- GIVEN TASK 1 -
In the physics problem about two balls, what is the initial upward velocity of ball B?

## Question:

A ball A is thrown vertically upward from the top of a 30-m-high building with an initial velocity of 5 m/s. At the same instant another ball B is thrown upward from the ground with an initial velocity of 20 m/s. Determine the height from the ground and the time at which they pass.

## Step-by-step

Origin at roof:

Ball A:

\begin{aligned} (+ \uparrow) \quad\quad & s = { s }_{ 0 } + { v }_{ 0 }t + \frac { 1 } { 2 } { a }_{ c } { t }^{ 2 } \\ & -s = 0 + 5t – \frac { 1 } { 2 } (9.81){ t }^{ 2 } \end{aligned}

Ball B:

\begin{aligned} (+ \uparrow) \quad\quad & s = { s }_{ 0 } + { v }_{ 0 }t + \frac { 1 } { 2 } { a }_{ c } { t }^{ 2 }\\ & -s = -30 + 20t – \frac { 1 } { 2 } (9.81){ t }^{ 2 } \end{aligned}

Solving,

$t = 2 s \\ s = 9.62m$

Distance from ground,

$d = (30 – 9.62) = 20.4m$

Also, origin at ground,

$s = { s }_{ 0 } + { v }_{ 0 }t + \frac { 1 } { 2 } { a }_{ c } { t }^{ 2 } \\ { s }_{ A } = 30 + 5t + \frac { 1 } { 2 }(-9.81){ t }^{ 2 } \\ { s }_{ B } = 0 + 20t + \frac { 1 } { 2 }(-9.81){ t }^{ 2 }$

Require

${ s }_{ A } = { s }_{ B } \\ 30 + 5t + \frac { 1 } { 2 }(-9.81){ t }^{ 2 } = 20t + \frac { 1 } { 2 }(-9.81){ t }^{ 2 } \\ t = 2s \\ { s }_{ B } = 20.4m$

- EXERCISE INPUTS -
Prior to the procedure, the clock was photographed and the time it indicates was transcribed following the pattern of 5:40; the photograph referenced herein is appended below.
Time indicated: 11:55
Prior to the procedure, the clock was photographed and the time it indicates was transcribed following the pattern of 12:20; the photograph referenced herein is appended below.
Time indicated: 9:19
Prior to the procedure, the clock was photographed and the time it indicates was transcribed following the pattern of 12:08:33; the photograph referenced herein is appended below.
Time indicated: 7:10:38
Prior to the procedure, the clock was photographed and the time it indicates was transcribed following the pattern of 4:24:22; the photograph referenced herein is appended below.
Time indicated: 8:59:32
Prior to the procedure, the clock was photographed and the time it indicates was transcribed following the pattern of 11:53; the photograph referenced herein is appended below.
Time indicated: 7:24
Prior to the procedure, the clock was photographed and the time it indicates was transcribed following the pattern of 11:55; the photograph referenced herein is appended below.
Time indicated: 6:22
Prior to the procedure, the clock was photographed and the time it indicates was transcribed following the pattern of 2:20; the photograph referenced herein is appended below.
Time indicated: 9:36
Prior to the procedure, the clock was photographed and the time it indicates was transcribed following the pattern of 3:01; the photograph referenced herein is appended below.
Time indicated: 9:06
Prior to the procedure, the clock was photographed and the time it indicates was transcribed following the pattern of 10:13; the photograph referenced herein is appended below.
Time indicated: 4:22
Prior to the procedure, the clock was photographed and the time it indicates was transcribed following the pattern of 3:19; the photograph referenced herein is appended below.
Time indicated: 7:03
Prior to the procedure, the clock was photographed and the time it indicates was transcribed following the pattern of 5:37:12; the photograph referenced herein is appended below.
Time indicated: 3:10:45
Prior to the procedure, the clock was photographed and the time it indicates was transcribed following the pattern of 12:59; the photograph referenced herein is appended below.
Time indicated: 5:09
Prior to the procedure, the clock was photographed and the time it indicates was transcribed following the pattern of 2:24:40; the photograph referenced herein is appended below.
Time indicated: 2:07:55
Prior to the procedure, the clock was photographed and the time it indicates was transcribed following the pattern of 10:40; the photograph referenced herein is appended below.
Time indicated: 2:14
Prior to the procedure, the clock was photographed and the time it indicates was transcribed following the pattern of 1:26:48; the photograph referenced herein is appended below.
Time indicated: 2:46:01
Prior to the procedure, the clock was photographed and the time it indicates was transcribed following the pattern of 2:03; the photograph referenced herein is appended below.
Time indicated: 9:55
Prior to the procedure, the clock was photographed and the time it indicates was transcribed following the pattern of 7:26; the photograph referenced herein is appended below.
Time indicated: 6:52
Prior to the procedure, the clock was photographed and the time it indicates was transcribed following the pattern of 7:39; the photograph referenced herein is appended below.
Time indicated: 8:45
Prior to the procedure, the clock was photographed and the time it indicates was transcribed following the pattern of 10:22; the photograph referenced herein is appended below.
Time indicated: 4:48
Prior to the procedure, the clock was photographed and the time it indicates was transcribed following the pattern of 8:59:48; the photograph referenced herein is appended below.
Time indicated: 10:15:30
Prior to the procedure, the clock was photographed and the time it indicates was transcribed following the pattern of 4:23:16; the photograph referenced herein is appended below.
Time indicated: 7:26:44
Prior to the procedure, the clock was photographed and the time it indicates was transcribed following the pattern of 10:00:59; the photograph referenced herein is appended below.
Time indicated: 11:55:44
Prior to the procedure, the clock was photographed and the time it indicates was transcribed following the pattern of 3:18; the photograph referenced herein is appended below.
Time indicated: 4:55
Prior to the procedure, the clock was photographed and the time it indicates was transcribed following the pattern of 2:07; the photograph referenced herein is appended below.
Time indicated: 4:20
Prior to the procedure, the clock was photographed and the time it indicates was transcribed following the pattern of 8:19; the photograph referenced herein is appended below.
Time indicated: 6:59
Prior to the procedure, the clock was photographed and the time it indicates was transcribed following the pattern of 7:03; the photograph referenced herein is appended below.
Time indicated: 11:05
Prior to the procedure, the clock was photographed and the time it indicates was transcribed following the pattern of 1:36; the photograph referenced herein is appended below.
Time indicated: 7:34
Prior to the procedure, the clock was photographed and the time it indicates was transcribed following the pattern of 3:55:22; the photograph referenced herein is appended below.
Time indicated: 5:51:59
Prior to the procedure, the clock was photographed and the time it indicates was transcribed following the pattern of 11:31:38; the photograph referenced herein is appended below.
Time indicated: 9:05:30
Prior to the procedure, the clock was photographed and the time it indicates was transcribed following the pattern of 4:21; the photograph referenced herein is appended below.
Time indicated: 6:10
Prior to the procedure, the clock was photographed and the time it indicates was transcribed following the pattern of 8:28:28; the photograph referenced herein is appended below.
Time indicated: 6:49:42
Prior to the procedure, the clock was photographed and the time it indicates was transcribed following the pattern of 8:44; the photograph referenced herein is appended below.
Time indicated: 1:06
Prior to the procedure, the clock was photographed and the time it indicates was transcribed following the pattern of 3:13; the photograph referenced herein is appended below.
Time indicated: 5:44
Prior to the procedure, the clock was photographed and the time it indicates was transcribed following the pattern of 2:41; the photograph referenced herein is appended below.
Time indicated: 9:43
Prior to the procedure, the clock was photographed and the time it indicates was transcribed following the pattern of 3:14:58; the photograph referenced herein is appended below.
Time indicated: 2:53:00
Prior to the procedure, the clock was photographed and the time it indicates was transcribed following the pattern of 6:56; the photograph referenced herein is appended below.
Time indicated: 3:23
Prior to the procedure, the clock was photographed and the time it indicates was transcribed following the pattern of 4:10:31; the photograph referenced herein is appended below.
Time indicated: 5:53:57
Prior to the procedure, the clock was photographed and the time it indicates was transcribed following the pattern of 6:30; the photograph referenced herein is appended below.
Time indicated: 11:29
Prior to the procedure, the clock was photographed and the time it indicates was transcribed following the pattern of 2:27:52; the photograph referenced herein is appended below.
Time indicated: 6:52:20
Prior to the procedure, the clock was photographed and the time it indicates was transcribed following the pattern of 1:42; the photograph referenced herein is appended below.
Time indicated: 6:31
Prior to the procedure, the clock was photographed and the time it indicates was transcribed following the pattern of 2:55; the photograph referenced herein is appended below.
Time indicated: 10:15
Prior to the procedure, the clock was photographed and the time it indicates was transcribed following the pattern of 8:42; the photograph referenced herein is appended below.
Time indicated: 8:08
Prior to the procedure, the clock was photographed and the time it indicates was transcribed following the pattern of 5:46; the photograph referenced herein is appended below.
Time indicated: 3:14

- GIVEN TASK 2 -
Echo the records between the line holding "3:01; the photograph referenced herein is appended below." and the line holding "Time indicated: 9:55", inclusive.

- EXPECTED OUTPUT 1 -
20 m/s

- EXPECTED OUTPUT 2 -
Prior to the procedure, the clock was photographed and the time it indicates was transcribed following the pattern of 3:01; the photograph referenced herein is appended below.
Time indicated: 9:06
Prior to the procedure, the clock was photographed and the time it indicates was transcribed following the pattern of 10:13; the photograph referenced herein is appended below.
Time indicated: 4:22
Prior to the procedure, the clock was photographed and the time it indicates was transcribed following the pattern of 3:19; the photograph referenced herein is appended below.
Time indicated: 7:03
Prior to the procedure, the clock was photographed and the time it indicates was transcribed following the pattern of 5:37:12; the photograph referenced herein is appended below.
Time indicated: 3:10:45
Prior to the procedure, the clock was photographed and the time it indicates was transcribed following the pattern of 12:59; the photograph referenced herein is appended below.
Time indicated: 5:09
Prior to the procedure, the clock was photographed and the time it indicates was transcribed following the pattern of 2:24:40; the photograph referenced herein is appended below.
Time indicated: 2:07:55
Prior to the procedure, the clock was photographed and the time it indicates was transcribed following the pattern of 10:40; the photograph referenced herein is appended below.
Time indicated: 2:14
Prior to the procedure, the clock was photographed and the time it indicates was transcribed following the pattern of 1:26:48; the photograph referenced herein is appended below.
Time indicated: 2:46:01
Prior to the procedure, the clock was photographed and the time it indicates was transcribed following the pattern of 2:03; the photograph referenced herein is appended below.
Time indicated: 9:55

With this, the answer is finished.